Written problem A.
Write out the part of the neural network text between "## I. Problem" and "be used interchangeably.", inclusive.
Written problem B.
Rewrite the paragraph of the neural network text that begins "For a system to be considered an ANN" as a short bulleted list that keeps its main facts.

Text.
— begin —

# <center> Linear Algebra and Gradient Descents in Artificial Neural Network (ANN) and Deep Learning </center>


## I. Problem Statement


### 1. What is an artificial neural network (ANN) and deep learning?

An “Artificial Neural Network” (ANN) is a powerful mathematical model combining linear algebra, statistics and complex learning algorithms that attempts to mimic (or at least, is inspired by) the neural connections in our nervous system to solve a problem by taking a given number of inputs and then calculates a specified number of outputs aimed at targeting the actual result.

Deep learning belongs to the family of ANN algorithms, and in most cases, the two terms can be used interchangeably.

### 2. What is the architecture of a neural network? 

For a system to be considered an ANN, it must contain a labeled, directed graph structure where each node in the graph performs some simple computation. From graph theory, we know that a directed graph consists of a set of nodes (vertices) and a set of connections (edges) that link together pairs of nodes. 

![simple ANN](https://929687.smushcdn.com/2407837/wp-content/uploads/2021/04/perceptron.png?size=630x459&lossy=1&strip=1&webp=1) 

Figure above depicts a simple NN that takes the weighted sum of the input x and weights w. This weighted sum is then passed through the activation function to determine if the neuron fires.
* Each node performs a simple computation. 
* Each connection then carries a signal (i.e., the output of the computation) from one node to another, labeled by a weight indicating the extent to which the signal is amplified or diminished. 
    > * Some connections have large, positive weights that amplify the signal, indicating that the signal is very important when making a classification. 
    > * Others have negative weights, diminishing the strength of the signal, thus specifying that the output of the node is less important in the final output.

In practice, a neural network can have a complex architecture with multiple hidden layers and the outputs of the previous layers will become inputs for the next layer

![ANN with hidden layer](https://929687.smushcdn.com/2407837/wp-content/uploads/2021/04/intro_nn_feedforward.png?size=630x445&lossy=1&strip=1&webp=1)

Above figure shows a feedforward neural network with input layer with 3 input nodes, the 1st hidden layers with 2 nodes, the 2nd hidden layer with 3 nodes, and the output layer with 2 nodes. 


### 3.  What are the roles of linear algebra and gradient descent in creating and optimizing a neural network?

#### a. Linear Algebra Role

**Linear algebra** is the study of lines and planes, vector spaces and mappings that are required for linear transforms. Linear algebra enables the mathematical representation and operations that a neural network can perform because mathematically, a neural network is constructed from vectors and matrices.

— end —

Data extract.
— begin —

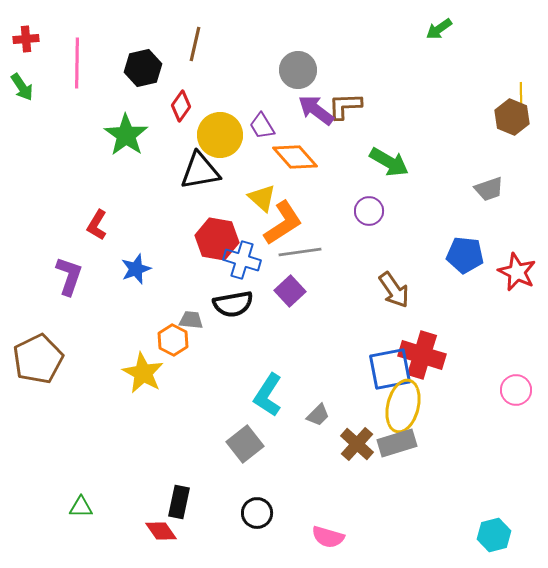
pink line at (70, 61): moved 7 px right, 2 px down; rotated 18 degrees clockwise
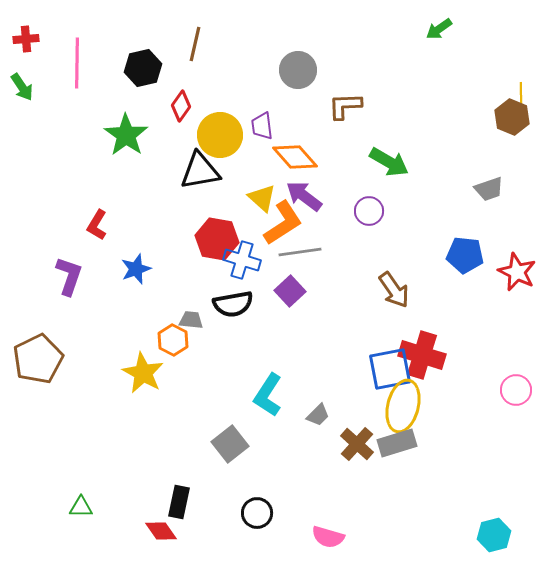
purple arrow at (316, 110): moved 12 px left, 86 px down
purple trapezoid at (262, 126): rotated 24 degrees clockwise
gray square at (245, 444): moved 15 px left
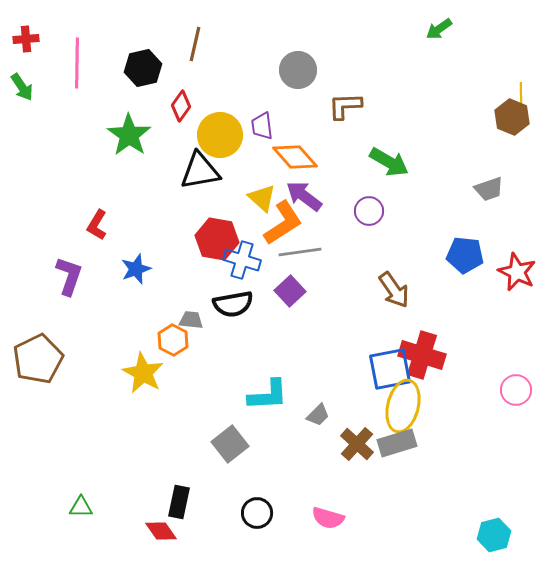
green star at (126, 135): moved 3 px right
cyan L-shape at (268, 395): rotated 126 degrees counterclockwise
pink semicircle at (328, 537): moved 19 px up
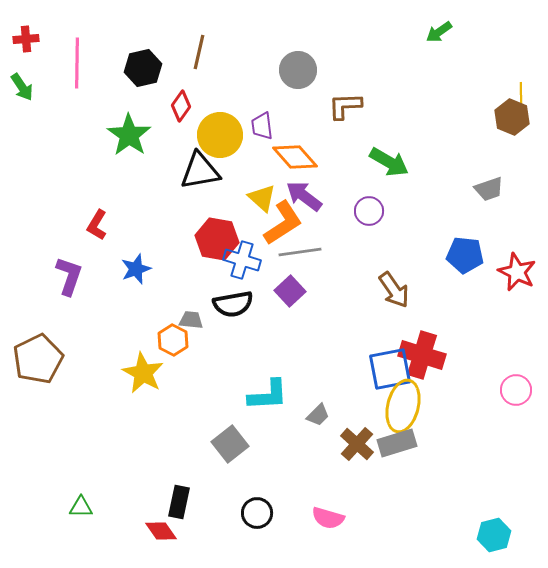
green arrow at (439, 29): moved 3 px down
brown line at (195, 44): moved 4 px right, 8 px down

— end —

Written response A.
## I. Problem Statement


### 1. What is an artificial neural network (ANN) and deep learning?

An “Artificial Neural Network” (ANN) is a powerful mathematical model combining linear algebra, statistics and complex learning algorithms that attempts to mimic (or at least, is inspired by) the neural connections in our nervous system to solve a problem by taking a given number of inputs and then calculates a specified number of outputs aimed at targeting the actual result.

Deep learning belongs to the family of ANN algorithms, and in most cases, the two terms can be used interchangeably.

Written response B.
- An ANN must contain a labeled, directed graph structure.
- Each node in the graph performs some simple computation.
- In graph theory, a directed graph is a set of nodes (vertices) plus a set of connections (edges) that link pairs of nodes.